**** Materials provided
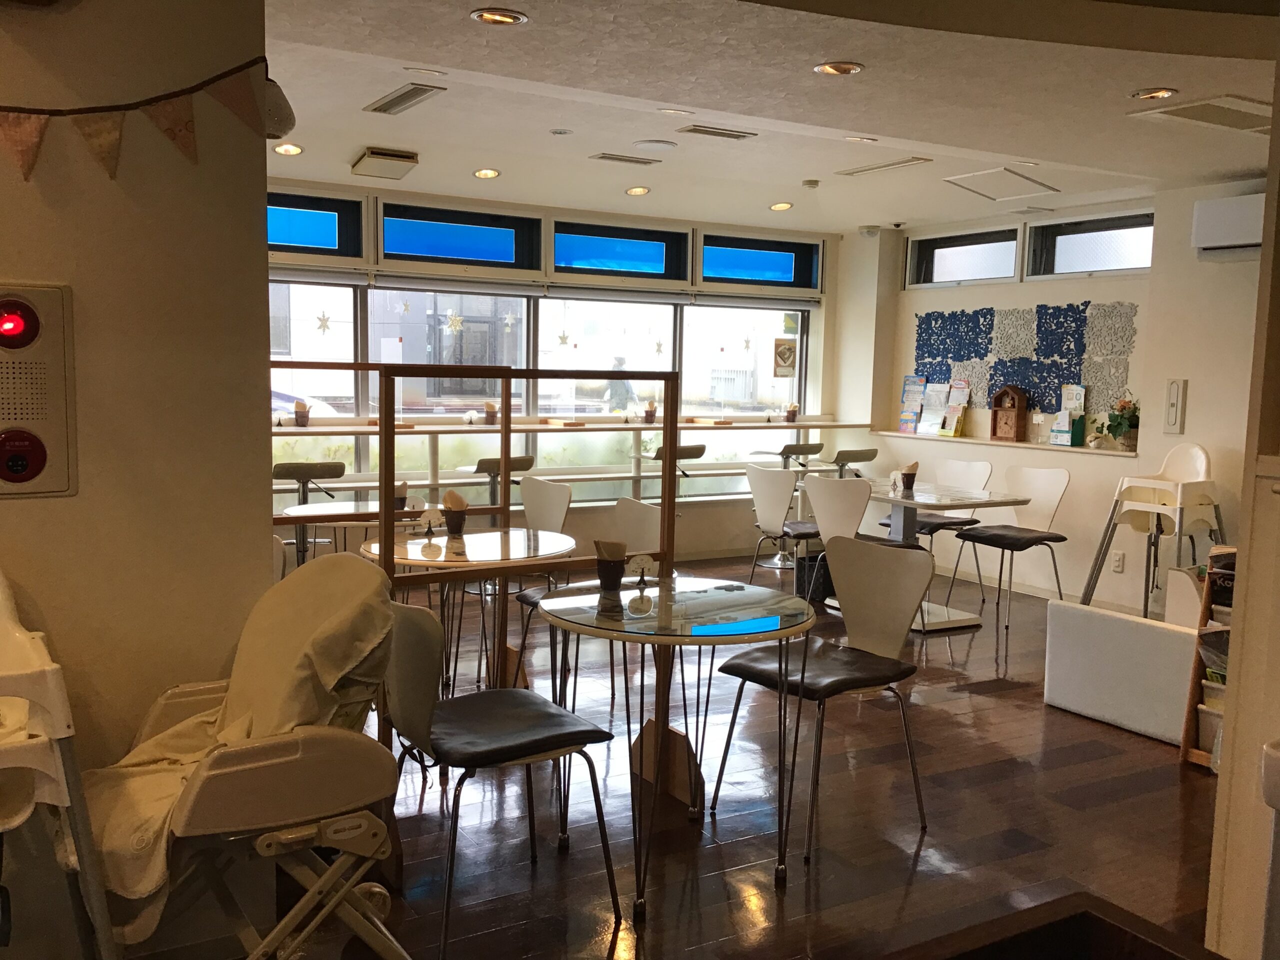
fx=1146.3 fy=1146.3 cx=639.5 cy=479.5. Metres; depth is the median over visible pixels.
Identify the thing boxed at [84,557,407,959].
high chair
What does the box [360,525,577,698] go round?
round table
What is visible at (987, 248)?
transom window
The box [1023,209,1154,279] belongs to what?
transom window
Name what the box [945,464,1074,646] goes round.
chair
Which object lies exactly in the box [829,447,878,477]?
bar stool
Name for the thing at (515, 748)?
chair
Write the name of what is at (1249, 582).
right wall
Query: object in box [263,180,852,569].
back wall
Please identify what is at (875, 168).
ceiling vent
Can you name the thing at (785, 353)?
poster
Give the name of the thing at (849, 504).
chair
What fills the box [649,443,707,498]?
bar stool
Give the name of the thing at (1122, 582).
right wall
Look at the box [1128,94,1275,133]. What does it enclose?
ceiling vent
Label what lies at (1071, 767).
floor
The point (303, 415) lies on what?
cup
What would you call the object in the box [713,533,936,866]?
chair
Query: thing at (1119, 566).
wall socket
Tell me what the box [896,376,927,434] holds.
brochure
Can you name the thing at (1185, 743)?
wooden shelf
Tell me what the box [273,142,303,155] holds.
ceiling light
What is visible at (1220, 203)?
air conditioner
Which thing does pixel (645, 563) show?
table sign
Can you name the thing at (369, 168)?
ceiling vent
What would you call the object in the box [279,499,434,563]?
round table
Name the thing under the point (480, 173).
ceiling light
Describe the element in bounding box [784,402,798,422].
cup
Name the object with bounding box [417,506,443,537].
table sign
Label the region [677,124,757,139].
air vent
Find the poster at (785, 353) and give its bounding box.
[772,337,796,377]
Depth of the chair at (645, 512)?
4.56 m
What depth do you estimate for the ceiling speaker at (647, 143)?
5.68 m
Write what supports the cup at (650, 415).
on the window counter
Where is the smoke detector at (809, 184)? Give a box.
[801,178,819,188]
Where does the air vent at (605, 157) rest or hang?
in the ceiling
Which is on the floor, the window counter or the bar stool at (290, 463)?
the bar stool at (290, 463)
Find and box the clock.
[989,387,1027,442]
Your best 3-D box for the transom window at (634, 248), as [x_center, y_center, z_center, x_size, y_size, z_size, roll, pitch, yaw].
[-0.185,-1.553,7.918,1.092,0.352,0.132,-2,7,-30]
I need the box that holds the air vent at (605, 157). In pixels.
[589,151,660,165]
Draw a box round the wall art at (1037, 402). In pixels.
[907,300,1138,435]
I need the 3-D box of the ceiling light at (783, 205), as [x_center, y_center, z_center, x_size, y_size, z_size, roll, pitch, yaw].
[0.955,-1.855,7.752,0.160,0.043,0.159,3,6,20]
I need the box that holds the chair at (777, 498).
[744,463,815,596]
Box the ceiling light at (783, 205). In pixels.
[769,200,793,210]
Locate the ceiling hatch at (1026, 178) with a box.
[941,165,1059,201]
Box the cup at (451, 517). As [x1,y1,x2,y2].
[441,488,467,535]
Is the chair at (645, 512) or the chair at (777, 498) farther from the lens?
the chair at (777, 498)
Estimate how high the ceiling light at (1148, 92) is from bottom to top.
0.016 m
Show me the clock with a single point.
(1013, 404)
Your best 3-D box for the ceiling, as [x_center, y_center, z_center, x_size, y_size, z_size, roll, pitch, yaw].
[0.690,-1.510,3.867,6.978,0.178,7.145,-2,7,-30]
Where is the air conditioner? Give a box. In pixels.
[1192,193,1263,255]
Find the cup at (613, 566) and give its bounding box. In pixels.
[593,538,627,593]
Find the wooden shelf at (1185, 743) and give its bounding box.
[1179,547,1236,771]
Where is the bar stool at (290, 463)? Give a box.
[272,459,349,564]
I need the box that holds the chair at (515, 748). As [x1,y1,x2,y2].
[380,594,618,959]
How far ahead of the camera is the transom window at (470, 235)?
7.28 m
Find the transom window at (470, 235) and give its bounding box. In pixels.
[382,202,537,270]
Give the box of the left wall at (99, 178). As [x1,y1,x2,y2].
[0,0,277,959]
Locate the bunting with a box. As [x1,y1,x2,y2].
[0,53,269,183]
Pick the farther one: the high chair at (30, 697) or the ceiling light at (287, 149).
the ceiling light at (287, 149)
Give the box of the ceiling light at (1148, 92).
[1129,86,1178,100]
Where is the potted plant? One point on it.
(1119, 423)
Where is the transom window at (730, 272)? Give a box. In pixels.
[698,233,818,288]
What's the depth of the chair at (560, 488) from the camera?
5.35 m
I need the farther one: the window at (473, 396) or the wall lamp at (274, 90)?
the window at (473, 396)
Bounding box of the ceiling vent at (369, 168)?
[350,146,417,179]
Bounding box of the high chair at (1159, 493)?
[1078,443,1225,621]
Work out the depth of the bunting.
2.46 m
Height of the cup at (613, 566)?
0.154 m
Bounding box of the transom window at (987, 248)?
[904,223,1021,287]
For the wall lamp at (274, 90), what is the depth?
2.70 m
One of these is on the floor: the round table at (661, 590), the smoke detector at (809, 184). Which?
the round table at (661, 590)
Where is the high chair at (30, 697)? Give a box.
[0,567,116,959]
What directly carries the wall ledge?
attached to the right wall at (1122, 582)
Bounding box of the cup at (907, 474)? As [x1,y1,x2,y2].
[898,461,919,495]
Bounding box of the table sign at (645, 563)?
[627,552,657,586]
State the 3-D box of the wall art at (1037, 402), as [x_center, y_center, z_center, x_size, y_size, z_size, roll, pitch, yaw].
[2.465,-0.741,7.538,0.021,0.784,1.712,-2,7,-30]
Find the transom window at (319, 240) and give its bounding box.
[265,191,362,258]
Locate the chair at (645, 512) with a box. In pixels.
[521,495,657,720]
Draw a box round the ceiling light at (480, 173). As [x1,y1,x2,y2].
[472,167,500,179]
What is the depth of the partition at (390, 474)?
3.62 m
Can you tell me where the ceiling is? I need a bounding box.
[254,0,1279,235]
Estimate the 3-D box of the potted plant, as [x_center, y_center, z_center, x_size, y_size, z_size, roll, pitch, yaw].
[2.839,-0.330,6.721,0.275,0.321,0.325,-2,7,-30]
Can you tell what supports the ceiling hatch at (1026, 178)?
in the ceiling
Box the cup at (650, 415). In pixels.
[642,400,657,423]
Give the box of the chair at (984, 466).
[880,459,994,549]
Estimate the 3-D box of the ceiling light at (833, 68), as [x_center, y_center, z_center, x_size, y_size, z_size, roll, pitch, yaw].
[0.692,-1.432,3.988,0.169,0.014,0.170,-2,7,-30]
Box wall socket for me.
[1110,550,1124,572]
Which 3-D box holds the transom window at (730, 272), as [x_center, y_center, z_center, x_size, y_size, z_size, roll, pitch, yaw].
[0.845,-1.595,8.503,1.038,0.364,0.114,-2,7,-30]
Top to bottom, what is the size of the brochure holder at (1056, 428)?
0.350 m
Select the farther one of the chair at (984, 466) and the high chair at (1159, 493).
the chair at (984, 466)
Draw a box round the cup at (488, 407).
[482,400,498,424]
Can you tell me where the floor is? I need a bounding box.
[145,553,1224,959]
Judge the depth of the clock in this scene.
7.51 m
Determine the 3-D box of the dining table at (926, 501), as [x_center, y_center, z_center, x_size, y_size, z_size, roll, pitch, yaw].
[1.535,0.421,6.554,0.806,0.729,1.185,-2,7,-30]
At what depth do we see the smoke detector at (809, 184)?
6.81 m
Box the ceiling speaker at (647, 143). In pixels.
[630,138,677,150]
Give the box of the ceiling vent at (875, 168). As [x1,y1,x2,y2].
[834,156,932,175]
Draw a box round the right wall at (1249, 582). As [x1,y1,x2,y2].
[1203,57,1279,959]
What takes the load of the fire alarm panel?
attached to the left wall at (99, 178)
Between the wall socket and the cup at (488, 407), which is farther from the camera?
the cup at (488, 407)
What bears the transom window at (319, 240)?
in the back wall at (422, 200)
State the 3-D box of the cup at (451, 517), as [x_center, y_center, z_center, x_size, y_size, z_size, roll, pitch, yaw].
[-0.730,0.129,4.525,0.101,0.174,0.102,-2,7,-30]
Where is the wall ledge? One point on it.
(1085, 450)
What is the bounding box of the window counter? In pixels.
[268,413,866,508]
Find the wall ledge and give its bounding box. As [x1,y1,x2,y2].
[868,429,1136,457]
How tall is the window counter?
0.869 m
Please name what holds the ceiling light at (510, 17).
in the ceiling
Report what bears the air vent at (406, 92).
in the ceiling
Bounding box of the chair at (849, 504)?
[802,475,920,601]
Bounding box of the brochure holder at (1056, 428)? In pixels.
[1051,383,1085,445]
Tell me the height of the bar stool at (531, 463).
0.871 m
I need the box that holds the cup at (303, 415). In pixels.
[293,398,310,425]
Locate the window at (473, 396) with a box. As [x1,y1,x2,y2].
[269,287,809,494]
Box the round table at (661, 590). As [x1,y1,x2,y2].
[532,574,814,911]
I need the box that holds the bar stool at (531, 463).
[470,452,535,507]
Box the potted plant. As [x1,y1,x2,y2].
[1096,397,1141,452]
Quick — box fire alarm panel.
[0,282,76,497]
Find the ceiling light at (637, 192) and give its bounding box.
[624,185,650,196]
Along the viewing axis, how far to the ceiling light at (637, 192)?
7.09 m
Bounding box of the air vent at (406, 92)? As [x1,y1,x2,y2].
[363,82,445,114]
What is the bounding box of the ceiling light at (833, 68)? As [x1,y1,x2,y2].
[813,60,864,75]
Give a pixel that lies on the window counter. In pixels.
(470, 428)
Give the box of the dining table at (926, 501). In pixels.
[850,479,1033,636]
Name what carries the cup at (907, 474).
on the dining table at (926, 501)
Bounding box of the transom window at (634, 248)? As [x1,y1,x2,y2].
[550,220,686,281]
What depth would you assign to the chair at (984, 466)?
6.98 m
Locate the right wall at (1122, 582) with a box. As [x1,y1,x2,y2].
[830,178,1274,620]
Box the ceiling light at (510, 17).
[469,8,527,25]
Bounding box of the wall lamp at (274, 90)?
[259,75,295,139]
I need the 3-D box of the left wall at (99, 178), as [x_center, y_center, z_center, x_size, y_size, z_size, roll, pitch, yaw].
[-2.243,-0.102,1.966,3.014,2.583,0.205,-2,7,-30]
********
» Task requirements
What you give back should be exactly the lines of the entries above from the one containing "Locate the right" to the end, and nothing more.

» Solution below
Locate the right wall at (1122, 582) with a box. As [x1,y1,x2,y2].
[830,178,1274,620]
Box the ceiling light at (510, 17).
[469,8,527,25]
Bounding box of the wall lamp at (274, 90)?
[259,75,295,139]
I need the 3-D box of the left wall at (99, 178), as [x_center, y_center, z_center, x_size, y_size, z_size, roll, pitch, yaw].
[-2.243,-0.102,1.966,3.014,2.583,0.205,-2,7,-30]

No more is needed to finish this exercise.